Prompt:
The response must consist of the lines below from the one with "image demonstrates a" through the one with "analysis of unremarkable", exactly as they appear and with both ends kept.

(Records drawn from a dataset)
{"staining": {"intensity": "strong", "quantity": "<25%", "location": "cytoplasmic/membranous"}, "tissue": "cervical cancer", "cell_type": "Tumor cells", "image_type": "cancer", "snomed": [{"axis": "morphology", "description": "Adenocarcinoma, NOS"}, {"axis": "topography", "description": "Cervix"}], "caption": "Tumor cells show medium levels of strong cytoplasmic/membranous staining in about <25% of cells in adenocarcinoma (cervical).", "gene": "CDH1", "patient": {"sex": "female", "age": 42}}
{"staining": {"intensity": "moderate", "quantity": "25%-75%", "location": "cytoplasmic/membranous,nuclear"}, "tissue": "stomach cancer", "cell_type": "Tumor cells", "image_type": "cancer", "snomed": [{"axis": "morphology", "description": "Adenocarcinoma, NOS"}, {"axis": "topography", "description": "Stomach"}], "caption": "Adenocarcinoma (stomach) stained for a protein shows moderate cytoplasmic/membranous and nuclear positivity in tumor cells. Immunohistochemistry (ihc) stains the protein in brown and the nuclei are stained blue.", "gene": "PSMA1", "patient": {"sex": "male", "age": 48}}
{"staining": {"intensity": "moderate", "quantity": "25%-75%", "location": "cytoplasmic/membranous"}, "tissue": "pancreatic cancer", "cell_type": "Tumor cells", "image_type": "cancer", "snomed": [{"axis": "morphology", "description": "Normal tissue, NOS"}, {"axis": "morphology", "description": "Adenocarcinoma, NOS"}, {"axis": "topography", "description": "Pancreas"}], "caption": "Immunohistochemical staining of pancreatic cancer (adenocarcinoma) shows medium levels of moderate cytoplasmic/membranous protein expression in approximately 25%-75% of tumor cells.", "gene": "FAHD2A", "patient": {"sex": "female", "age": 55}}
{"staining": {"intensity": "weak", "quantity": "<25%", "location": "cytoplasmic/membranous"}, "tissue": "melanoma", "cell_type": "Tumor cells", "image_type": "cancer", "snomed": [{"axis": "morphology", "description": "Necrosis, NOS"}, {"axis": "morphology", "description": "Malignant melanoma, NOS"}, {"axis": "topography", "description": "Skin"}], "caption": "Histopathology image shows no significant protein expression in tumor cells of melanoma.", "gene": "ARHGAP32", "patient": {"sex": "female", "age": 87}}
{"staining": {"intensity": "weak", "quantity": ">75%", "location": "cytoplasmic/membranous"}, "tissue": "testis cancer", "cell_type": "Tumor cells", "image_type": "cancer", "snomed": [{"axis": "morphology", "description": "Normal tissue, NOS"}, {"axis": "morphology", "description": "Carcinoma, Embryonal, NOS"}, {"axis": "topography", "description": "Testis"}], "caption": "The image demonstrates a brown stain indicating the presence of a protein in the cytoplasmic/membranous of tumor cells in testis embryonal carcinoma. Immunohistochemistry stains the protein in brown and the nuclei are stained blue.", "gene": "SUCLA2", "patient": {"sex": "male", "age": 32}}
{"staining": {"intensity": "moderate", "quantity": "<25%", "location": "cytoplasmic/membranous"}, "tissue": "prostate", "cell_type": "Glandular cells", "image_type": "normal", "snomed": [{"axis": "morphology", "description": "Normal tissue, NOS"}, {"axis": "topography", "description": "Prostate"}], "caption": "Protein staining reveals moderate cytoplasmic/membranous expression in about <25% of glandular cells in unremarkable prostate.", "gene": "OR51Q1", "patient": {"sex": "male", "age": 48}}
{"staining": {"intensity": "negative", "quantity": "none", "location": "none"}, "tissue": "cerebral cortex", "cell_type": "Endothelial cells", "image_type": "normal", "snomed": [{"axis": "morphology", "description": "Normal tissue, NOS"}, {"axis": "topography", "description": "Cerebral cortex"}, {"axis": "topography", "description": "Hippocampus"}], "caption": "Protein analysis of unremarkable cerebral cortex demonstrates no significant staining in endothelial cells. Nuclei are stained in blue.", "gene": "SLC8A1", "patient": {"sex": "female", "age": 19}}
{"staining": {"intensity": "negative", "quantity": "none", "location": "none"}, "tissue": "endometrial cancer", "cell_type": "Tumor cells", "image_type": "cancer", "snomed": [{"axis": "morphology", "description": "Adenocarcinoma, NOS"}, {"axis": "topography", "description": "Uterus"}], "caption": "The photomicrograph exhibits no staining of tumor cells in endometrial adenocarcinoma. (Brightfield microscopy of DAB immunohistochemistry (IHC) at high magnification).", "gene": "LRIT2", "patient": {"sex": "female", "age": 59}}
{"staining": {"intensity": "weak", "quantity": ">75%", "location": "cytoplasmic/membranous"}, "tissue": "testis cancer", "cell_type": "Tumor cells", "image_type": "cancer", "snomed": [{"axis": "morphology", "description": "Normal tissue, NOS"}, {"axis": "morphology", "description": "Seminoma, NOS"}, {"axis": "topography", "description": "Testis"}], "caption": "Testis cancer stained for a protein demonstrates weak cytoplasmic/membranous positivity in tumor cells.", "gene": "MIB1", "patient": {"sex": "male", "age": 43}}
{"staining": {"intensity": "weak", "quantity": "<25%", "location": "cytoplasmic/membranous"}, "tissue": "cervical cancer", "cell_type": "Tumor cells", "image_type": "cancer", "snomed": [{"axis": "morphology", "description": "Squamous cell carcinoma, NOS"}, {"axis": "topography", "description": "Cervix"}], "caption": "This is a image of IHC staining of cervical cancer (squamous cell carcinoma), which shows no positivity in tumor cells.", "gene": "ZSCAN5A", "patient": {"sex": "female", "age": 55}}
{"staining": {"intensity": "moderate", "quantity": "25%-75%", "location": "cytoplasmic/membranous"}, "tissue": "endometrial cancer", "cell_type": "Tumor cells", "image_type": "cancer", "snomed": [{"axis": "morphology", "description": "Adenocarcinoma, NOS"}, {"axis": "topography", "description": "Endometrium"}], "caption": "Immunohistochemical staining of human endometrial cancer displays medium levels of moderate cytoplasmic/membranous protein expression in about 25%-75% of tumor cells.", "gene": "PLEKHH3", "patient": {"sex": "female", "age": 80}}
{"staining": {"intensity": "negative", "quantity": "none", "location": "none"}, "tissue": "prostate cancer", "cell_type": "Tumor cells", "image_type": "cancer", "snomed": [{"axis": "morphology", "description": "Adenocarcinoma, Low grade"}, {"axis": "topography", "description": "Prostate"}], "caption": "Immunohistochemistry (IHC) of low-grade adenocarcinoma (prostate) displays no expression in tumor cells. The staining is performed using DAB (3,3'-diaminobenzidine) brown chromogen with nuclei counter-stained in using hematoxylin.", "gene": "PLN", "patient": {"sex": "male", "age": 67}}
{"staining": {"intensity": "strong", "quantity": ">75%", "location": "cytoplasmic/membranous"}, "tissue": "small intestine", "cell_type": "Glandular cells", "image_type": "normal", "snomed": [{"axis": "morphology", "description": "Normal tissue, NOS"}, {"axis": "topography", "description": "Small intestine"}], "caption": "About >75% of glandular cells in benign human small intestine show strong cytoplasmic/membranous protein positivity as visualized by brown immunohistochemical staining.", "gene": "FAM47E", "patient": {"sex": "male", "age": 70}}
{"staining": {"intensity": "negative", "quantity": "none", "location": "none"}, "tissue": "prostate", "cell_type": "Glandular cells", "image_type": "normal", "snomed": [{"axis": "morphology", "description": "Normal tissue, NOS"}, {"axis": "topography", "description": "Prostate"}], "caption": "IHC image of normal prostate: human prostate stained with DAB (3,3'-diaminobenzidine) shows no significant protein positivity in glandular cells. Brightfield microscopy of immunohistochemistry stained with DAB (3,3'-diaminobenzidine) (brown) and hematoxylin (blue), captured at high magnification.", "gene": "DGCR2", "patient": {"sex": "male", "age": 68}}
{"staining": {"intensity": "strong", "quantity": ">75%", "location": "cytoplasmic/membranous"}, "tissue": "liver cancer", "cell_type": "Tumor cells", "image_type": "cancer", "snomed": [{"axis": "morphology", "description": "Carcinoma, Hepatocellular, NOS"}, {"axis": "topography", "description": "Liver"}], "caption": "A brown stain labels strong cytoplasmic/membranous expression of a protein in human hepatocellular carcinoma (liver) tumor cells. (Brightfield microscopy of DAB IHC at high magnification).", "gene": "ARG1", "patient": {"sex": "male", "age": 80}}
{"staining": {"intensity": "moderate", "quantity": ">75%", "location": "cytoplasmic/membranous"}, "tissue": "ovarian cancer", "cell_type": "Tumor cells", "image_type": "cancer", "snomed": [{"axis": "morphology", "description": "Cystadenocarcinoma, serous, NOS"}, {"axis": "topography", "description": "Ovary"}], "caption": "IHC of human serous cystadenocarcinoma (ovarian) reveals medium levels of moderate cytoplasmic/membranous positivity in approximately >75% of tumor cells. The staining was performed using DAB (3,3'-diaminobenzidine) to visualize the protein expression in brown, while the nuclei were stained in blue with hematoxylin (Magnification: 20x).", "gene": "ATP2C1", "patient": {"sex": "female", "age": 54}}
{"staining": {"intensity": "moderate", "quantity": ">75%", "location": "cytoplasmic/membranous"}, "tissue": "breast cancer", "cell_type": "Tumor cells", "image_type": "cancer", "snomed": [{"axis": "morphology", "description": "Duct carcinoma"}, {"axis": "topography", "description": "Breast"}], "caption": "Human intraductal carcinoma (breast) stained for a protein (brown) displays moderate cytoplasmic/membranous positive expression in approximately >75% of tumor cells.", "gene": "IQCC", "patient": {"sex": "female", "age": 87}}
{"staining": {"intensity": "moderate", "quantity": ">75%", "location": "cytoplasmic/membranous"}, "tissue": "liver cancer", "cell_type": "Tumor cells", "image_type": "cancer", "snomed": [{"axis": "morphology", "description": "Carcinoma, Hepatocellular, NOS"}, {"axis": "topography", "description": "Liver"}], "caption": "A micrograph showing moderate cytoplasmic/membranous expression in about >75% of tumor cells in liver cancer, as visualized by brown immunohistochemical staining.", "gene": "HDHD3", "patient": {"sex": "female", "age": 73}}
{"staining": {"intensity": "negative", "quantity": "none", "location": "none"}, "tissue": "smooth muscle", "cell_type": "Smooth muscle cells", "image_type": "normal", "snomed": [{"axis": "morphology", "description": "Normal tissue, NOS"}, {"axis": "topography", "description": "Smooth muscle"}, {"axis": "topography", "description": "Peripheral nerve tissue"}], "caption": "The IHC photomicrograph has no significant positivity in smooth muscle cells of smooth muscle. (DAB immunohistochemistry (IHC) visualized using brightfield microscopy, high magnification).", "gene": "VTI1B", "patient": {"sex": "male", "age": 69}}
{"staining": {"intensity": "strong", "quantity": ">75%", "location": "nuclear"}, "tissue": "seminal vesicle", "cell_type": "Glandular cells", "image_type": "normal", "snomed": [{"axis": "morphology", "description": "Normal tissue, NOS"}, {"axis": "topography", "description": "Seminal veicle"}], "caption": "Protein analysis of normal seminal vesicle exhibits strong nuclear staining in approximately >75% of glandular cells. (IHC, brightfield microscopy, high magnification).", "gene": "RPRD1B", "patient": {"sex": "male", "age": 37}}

Answer to this task:
{"staining": {"intensity": "weak", "quantity": ">75%", "location": "cytoplasmic/membranous"}, "tissue": "testis cancer", "cell_type": "Tumor cells", "image_type": "cancer", "snomed": [{"axis": "morphology", "description": "Normal tissue, NOS"}, {"axis": "morphology", "description": "Carcinoma, Embryonal, NOS"}, {"axis": "topography", "description": "Testis"}], "caption": "The image demonstrates a brown stain indicating the presence of a protein in the cytoplasmic/membranous of tumor cells in testis embryonal carcinoma. Immunohistochemistry stains the protein in brown and the nuclei are stained blue.", "gene": "SUCLA2", "patient": {"sex": "male", "age": 32}}
{"staining": {"intensity": "moderate", "quantity": "<25%", "location": "cytoplasmic/membranous"}, "tissue": "prostate", "cell_type": "Glandular cells", "image_type": "normal", "snomed": [{"axis": "morphology", "description": "Normal tissue, NOS"}, {"axis": "topography", "description": "Prostate"}], "caption": "Protein staining reveals moderate cytoplasmic/membranous expression in about <25% of glandular cells in unremarkable prostate.", "gene": "OR51Q1", "patient": {"sex": "male", "age": 48}}
{"staining": {"intensity": "negative", "quantity": "none", "location": "none"}, "tissue": "cerebral cortex", "cell_type": "Endothelial cells", "image_type": "normal", "snomed": [{"axis": "morphology", "description": "Normal tissue, NOS"}, {"axis": "topography", "description": "Cerebral cortex"}, {"axis": "topography", "description": "Hippocampus"}], "caption": "Protein analysis of unremarkable cerebral cortex demonstrates no significant staining in endothelial cells. Nuclei are stained in blue.", "gene": "SLC8A1", "patient": {"sex": "female", "age": 19}}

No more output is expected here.